His performance during this series has led to calls for his retirement, or at the very least replacement as captain. But the appeals fall on deaf ears with Ponting.
“Whatever decision I make, it’s really important that it’s for the benefit of Australian cricket, “ he said. “I want to keep playing, I‘d love to keep leading the team. I think I’ve got a lot to offer in both those regards. It’s never been about the me, it’s always been about the team.”
Ponting will not be taking part in the final Test, after x-rays on his broken finger revealed that the fracture had moved during the Melbourne Test, and that urgent treatment was needed.
Even without their captain, Australia may still prove to be a tough competitor. They came back from a comprehensive loss in Adelaide to complete a similar victory over England in Perth.
“We respect them,” Flower said, of the Australian team. “We knew when we came out here that it would take some outstanding cricket from us to come out on top in the series. And it’s going to take good cricket form us in this last Test to win this series.”
As with out of form Ponting, England also face a middle order selection dilemma. Paul Collingwood has struggled with the bat in this series, and for much of the English summer before that. There are calls for Eoin Morgan to come in for the Sydney Test now that the Ashes have been secured, but consistency of selection has been integral to England’s recent success.
“I don’t feel tempted to experiment,” Flower said on the subject. “People’s careers, that’s a very serious business, you don’t experiment with people’s career. We’ll pick what we think is the side that has the best chance to win in Sydney.”

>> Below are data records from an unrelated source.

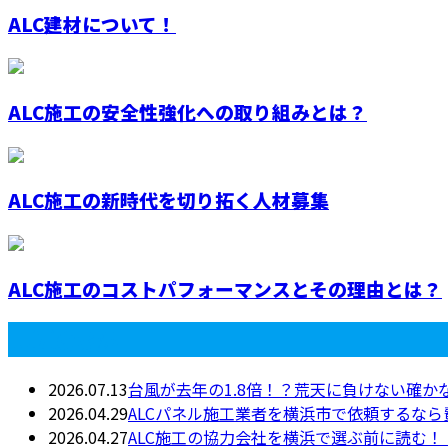
ALC建材について！
ALC施工の安全性強化への取り組みとは？
ALC施工の新時代を切り拓く人材募集
ALC施工のコストパフォーマンスとその理由とは？
最近の投稿
2026.07.13
台風が去年の1.8倍！？荒天に負けない確か
2026.04.29
ALCパネル施工業者を横浜市で依頼するな
2026.04.27
ALC施工の協力会社を横浜で選ぶ前に読む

“He (Collingwood) has had a bit of a tough series. He got a couple of 90’s in the first class games and he looked in good order. I’m not overly concerned about him. He’s an experienced cricketer and a tough bloke, and he adds in all sorts of ways to our side. But yes, his job is to score runs like all of our batsmen, and he’ll be looking to do that in Sydney.”
England look to be entering a period of dominance similar to the one that Australia have just left behind. But as with all of their successes, Flower refuses to get too carried away.
“We’ve got quite a nice blend of experience and youth in our squad,” he said. “I think it’s too premature to talk about any era of excellence. We will focus on this next test match and throw all our energy and thought in to that. But certainly as a coaching group we think about the immediate and long-term future. Its much too early to talk about that, we are number three or four in the world and there is still a long way to go.”
Despite all their modesty, England haven’t looked such a rounded, competent side for a very long time.